Settlement talks were underway over the weekend. The Wall Street Journal reported that federal and state officials were preparing a $16 billion settlement offer to BP, but that figure is far higher than any figure BP has discussed. Without a deal, opening arguments will begin Monday before Judge Carl J. Barbier, himself a former plaintiffs lawyer, who will try the case under maritime law and therefore without a jury.
“The gulf oil spill case, if it does not settle before Monday, will be unlike any other trial brought under the environmental laws,” said David Uhlmann, professor of environmental law at the University of Michigan. “The Justice Department has never tried an environmental case that involved the human tragedy, economic losses and ecological disaster that occurred during the gulf oil spill.”
Ever since the spill, BP has strived to “make things right,” as its ads say, shelling out huge sums to individuals and businesses and in a criminal settlement with the Justice Department in a bid to put the disaster behind it and get on with the business of being an oil company.
But now BP says it is ready to combat charges that it was guilty of gross negligence in the April 20, 2010, blowout on its Macondo exploration well, which set the Deepwater Horizon drilling rig on fire, killing 11 people and spilling millions of barrels of crude oil into the Gulf of Mexico. The London-based oil giant says that a series of mistakes by its own employees and those working for the drill rig’s owner, Transocean, and oil-field services firm Halliburton led to the disaster. Those companies are also defendants in the trial.
An army of private plaintiffs, the Justice Department, state attorneys general and Transocean and Halliburton will all argue that BP is to blame. Issues of damages and penalties will be dealt with later in separate proceedings.
“In a lot of cases it’s the plaintiffs’ versus the defendant’s version. But here, BP’s defense is really to try to hide behind Transocean and Halliburton,” said Steven Herman, one of the lead plaintiffs lawyers and a veteran of tobacco and Chinese drywall litigation. “We think they were all grossly negligent and wanton and reckless, and at the end of the day we don’t think any of them could hide behind the others.”

[Question items from a dataset]
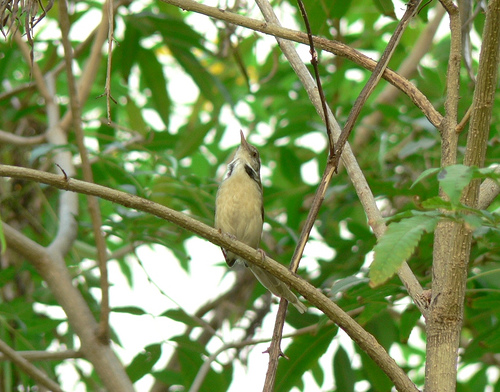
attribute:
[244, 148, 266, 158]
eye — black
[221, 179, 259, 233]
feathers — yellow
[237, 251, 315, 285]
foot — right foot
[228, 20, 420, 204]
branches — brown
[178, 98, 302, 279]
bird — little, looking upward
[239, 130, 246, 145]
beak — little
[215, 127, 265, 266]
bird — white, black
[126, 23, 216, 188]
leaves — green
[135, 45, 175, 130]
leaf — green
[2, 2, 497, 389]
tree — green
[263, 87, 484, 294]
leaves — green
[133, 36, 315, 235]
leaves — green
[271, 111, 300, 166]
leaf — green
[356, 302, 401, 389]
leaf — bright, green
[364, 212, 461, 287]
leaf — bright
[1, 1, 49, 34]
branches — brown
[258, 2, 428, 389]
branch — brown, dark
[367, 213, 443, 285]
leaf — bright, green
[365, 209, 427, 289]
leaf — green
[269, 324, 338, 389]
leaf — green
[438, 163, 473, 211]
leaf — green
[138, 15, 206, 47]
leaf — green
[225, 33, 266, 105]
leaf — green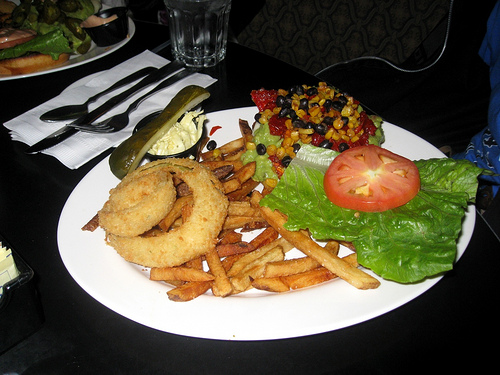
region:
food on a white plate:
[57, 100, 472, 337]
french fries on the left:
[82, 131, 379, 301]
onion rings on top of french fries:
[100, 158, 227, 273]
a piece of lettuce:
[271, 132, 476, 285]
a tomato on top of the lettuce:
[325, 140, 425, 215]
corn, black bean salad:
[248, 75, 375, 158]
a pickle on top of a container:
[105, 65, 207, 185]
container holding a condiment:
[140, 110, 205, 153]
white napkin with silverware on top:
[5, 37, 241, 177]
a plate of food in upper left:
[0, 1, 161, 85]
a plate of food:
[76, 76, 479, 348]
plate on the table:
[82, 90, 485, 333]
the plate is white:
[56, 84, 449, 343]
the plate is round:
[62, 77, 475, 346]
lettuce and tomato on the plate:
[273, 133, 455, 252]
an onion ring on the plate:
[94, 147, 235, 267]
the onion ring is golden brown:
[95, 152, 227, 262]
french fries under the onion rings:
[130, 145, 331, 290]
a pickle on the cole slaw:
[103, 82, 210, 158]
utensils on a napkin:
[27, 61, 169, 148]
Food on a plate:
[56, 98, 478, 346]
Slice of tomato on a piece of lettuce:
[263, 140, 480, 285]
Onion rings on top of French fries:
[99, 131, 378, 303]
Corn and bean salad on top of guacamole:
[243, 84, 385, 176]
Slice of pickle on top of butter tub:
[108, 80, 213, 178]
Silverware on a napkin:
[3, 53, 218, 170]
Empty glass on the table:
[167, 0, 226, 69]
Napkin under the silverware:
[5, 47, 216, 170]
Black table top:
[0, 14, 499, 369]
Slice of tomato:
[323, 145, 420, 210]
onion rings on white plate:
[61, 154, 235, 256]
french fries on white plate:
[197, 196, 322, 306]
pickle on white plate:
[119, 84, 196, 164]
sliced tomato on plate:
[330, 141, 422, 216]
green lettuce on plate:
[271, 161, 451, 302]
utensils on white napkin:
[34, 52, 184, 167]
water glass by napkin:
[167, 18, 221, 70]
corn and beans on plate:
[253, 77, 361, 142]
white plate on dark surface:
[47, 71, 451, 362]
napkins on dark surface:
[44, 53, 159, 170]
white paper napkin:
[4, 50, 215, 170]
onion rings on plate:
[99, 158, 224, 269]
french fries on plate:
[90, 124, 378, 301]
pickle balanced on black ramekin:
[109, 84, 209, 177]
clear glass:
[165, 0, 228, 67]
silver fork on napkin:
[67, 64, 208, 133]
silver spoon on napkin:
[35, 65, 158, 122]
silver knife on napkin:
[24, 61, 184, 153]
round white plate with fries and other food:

_Problem to solve_:
Please state, according to the passage on the gulf oil spill trial, under what kind of law Judge Carl J. Barbier will try the case.

_Result of the task_:
Maritime law, so the case will be tried without a jury.